眼科手術専門といいつつ、手術の話題はまだ先になりそう・・・。

“緑内障? 治療:目薬” への2件の返信

  1. はじめまして。
    3週間前に緑内障が発覚した40代前半の者です。
    恥ずかしながら…
    泥酔してカラコンを入れたまま一晩寝てしまい、一応眼科で見てもらおうと思って行ってみたら緑内障が発覚しました。
    左目眼圧22、1/4弱の視野欠損
    右目眼圧19、視野欠損なしですが、視神経の薄い部分あり
    現在両眼共にキサラタンを点眼中です。
    点眼開始4日後の検査通院では両眼共に眼圧16まで下がったので少し安心しています。

    たとえ自覚症状がなくても、点眼治療や定期的な通院がとても大切なのかよくわかりました。
    突然始まった点眼は面倒ですが、毎日の儀式として頑張ります。
    目薬用の目覚まし時計を今日買いに行こうと思いました。
    携帯のアラームはしてますが、鞄の中に入れてたら音が聞こえにくいし
    サイレントに設定してたら鳴らないですもんね。
    今は発覚直後なのでキチンと点眼していますが、気が緩んでしまう時期がきっと来ると思うので…

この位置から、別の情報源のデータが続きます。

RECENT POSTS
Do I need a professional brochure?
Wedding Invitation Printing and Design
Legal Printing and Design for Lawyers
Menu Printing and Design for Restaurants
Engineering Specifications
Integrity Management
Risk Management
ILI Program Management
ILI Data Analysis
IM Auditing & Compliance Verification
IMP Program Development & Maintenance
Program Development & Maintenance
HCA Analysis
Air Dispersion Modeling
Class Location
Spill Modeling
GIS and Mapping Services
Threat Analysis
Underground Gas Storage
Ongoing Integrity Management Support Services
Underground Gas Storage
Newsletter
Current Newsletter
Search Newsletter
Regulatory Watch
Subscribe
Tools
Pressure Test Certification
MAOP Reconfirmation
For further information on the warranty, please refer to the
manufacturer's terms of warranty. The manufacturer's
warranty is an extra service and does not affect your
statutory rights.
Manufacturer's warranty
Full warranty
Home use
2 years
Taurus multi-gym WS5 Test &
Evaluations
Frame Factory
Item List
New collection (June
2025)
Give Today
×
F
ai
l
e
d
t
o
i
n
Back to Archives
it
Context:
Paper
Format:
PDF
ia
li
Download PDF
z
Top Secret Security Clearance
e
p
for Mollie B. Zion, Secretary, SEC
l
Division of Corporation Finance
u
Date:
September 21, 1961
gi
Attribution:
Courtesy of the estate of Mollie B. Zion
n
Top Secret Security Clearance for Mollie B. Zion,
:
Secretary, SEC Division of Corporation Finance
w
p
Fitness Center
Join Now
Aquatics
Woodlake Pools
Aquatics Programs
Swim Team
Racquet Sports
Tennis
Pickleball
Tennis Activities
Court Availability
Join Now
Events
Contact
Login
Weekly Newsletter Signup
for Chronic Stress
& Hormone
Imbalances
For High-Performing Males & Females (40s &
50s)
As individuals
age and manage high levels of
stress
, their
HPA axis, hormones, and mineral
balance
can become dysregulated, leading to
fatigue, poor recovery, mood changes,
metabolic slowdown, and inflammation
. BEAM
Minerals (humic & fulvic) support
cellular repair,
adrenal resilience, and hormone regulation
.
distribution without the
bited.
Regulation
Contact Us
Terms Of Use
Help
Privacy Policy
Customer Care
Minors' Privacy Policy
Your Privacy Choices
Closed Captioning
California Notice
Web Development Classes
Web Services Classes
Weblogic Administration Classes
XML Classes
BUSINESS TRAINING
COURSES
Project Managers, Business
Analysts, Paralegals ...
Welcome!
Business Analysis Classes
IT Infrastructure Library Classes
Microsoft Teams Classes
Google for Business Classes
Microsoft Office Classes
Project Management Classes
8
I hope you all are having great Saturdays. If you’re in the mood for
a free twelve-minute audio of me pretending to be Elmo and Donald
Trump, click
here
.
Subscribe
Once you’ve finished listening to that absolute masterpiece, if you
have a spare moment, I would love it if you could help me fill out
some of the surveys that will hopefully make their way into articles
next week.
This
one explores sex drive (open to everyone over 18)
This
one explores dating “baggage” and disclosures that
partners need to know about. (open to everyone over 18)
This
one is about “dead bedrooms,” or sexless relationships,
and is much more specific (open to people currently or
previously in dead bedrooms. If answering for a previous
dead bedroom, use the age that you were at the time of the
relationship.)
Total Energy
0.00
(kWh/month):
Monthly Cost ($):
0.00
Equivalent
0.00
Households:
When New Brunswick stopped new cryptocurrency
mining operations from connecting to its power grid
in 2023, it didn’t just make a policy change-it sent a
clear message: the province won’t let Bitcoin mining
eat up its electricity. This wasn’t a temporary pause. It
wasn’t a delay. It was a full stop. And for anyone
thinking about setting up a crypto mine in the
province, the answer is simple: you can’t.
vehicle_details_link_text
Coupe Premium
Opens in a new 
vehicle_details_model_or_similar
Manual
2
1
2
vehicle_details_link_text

    この病気になって、精神的にかなり落ち込みましたが
    まだ視野が広めの段階で見つかって良かったと思います。
    主治医には「怪我の功名」と言われました。
    カラコンの取り忘れがなかったらこのまま何年も放置してたのは確実なくらい、自覚症状は全くありません。

    お忙しいにも関わらず、わかりやすい記事を沢山書いていただいてありがとうございます。
    自分はネットとういう環境があって色々と知る事ができるのも良かったと思います。
    手術の記事は怖くて直視できないのですが…(苦笑
    これからの医学の進歩に期待しつつ
    まずは現状維持を最大の目標として頑張ります。

    長文失礼しました。

  2. 遅くなってしまって申し訳ありません。
    コメントありがとうございます。

    日常生活が不自由になってから眼科を受診しても、元に戻らない疾患なので、本当に怪我の功名というか、発見できて良かったと思います。

    病気になると、「何がいけなかったのだろう?」と、後悔したりすることが多いかと思いますが、緑内障のリスク因子ではっきりしているのは、遺伝傾向があるということのみです。(続発性の緑内障を除く)
    煙草も、お酒も、パソコンも、コンタクトも関係がありません。もともと生まれもった体質として、上手に付き合っていかないといけません。

    以前に比べて、人間ドックやコンタクトの検診などで、初期(自覚症状がない)の状態で、発見される症例が増えているようです。好ましいことですが、せっかく早くに発見・治療が始まっても、治療脱落者が多いことが緑内障治療で問題になります。
    痛くも痒くもなく、本人が視野が欠けていることを実感しない場合に、目薬を続ける・定期通院をする意義を疑問に感じてしまうのだと思います。

    初期で発見され、きちんと治療をする場合は失明を不安に思う必要はありません。マリエ様も治療の継続を頑張ってくださいね。